Reasoning errors that accumulate. The model draws an incorrect conclusion in a thought step, and subsequent reasoning is built on that wrong conclusion. The observation from the next tool call might contradict it, but if the model doesn't notice the contradiction, it keeps going down the wrong path. Long chains are more vulnerable to this.
Tool call errors that don't propagate correctly. A tool returns an error, a malformed response, or empty results. If the agent doesn't handle this gracefully, it either stalls, retries indefinitely, or reasons from the error message as if it were a real observation. Good ReAct implementations treat tool errors as first-class observations and reason explicitly about them: "The search returned no results. I should try a different query."
Loop termination failures. The agent can't determine that the task is complete and keeps generating new thought/action pairs. Or it terminates too early because it convinced itself the task was done when it wasn't. Both failure modes require explicit loop management: maximum iteration limits and clear termination conditions.
Context window exhaustion. On long tasks with many reasoning steps, the full thought/action/observation history grows. At some point, early parts of the trace get truncated. The model loses access to earlier observations and starts contradicting itself. Production systems handle this with context compression: summarizing completed sections of the trace before they would be truncated.
Why ReAct became the standard
The pattern is widely used because it's actually a good match for how language models work. Models trained on human text have absorbed a lot of implicit structure about how humans reason and take action: they describe what they're trying to do, do it, see what happened, and respond. The ReAct format makes that implicit structure explicit and gives the model a scaffold to follow.
It also helps with interpretability. A pure action-selection approach gives you a sequence of tool calls with no explanation. A ReAct trace gives you a chain of reasoning that you can read and audit. When something goes wrong, you can often identify exactly where the reasoning went off the rails.
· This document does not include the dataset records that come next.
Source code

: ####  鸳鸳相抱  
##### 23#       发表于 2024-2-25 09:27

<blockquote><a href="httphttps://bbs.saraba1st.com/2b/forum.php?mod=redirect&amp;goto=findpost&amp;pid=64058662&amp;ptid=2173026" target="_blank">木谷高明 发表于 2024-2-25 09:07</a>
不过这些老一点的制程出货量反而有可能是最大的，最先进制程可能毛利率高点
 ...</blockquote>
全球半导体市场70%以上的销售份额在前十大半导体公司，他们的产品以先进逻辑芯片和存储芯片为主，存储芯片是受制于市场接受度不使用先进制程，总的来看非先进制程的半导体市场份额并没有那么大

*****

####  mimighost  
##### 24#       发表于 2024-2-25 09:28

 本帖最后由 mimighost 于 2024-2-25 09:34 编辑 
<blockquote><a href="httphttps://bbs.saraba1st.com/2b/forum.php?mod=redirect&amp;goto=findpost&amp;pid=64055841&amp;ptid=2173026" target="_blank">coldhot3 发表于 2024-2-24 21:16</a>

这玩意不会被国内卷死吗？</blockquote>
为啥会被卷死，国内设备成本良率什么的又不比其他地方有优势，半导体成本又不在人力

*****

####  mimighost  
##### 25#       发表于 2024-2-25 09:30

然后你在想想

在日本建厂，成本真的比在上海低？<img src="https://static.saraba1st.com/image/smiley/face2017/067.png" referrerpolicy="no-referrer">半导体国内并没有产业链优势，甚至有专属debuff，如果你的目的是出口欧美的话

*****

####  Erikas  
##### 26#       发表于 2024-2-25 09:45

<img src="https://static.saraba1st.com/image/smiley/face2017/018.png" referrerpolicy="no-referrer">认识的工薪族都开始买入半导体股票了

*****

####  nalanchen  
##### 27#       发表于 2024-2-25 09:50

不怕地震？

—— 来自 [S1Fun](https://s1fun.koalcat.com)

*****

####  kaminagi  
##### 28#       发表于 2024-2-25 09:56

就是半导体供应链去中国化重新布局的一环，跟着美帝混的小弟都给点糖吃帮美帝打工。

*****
For production systems where debugging and auditability matter, that's a genuine advantage.
The pattern is not perfect. The reasoning traces take tokens, and tokens cost money. For simple tool-use tasks where the right action is obvious, the reasoning overhead is unnecessary. This is why some frameworks let you configure "act-only" mode for steps that don't need explicit reasoning. The general principle is that reasoning traces are worth the cost when the action selection is non-obvious or when multi-step coherence matters.
Putting it into practice
If you're evaluating agents or frameworks and want to understand whether a system uses ReAct, look at the message sequence sent to the model during execution. If you see interleaved thought and tool-call content with observations injected between turns, that's ReAct regardless of what name the framework uses for it.
If you're building an agent and deciding whether to use a ReAct-style loop, the answer is almost always yes for any task that requires more than one tool call and where the right tool calls aren't known in advance. The overhead is modest, and the benefit in coherence and debuggability is real.
If you're debugging a ReAct agent, start with the reasoning traces. Most failures are visible in the thought steps before they show up in the final output. An agent that produces a wrong answer usually shows you where it went wrong if you read the trace.
The ReAct pattern is now old enough that "using ReAct" is roughly equivalent to "using modern agent patterns." It's the foundation that almost everything else is built on. Understanding it clearly makes the rest of the agent landscape easier to navigate.